### Data for this task
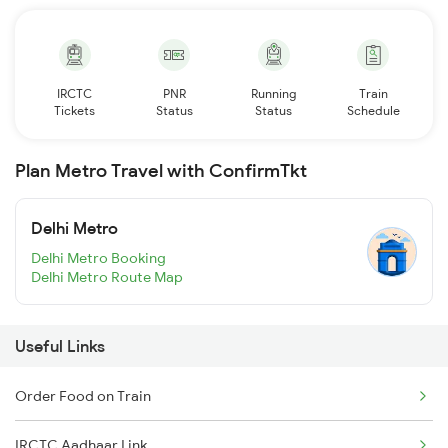
IRCTC
PNR
Running
Train
Tickets
Status
Status
Schedule
Plan Metro Travel with ConfirmTkt
Delhi Metro
Delhi Metro Booking
Delhi Metro Route Map
Useful Links
Order Food on Train
IRCTC Aadhaar Link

### Task to carry out
Among the lines above, some may include the string "Metro"; state how many, and nothing more.

### The completed task
4